**WHAT TO WORK ON**
When "Image" occurs in a line of the material, copy that line.

**INPUT DATA**
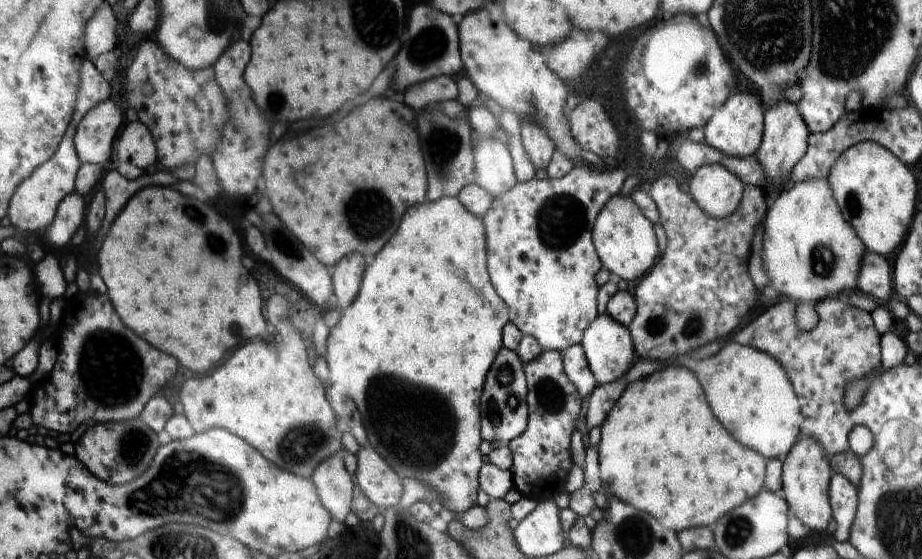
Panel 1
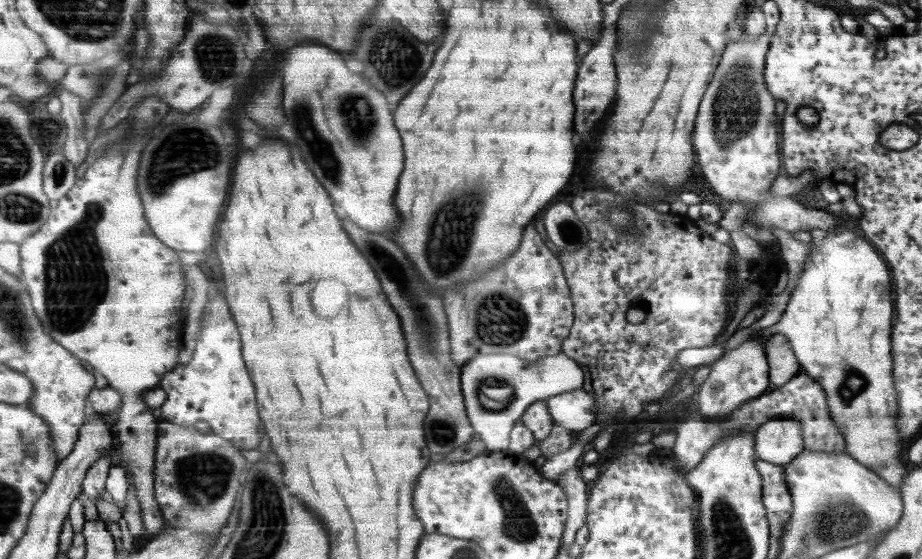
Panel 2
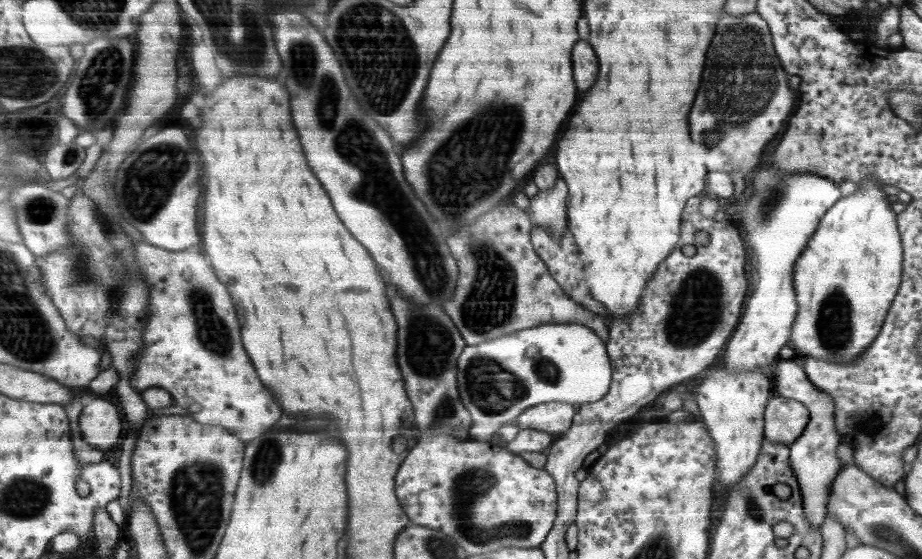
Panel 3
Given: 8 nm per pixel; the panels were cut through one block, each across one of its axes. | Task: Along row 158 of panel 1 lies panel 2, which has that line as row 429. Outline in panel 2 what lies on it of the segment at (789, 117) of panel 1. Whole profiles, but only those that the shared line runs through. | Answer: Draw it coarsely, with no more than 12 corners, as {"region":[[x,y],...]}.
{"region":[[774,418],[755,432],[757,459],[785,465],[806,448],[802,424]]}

...

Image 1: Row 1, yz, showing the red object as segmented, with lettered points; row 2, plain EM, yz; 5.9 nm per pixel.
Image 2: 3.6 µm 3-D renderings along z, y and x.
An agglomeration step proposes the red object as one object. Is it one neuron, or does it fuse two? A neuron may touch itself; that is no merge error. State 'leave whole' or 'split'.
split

**RESPONSE BOX**
Image 1: Row 1, yz, showing the red object as segmented, with lettered points; row 2, plain EM, yz; 5.9 nm per pixel.
Image 2: 3.6 µm 3-D renderings along z, y and x.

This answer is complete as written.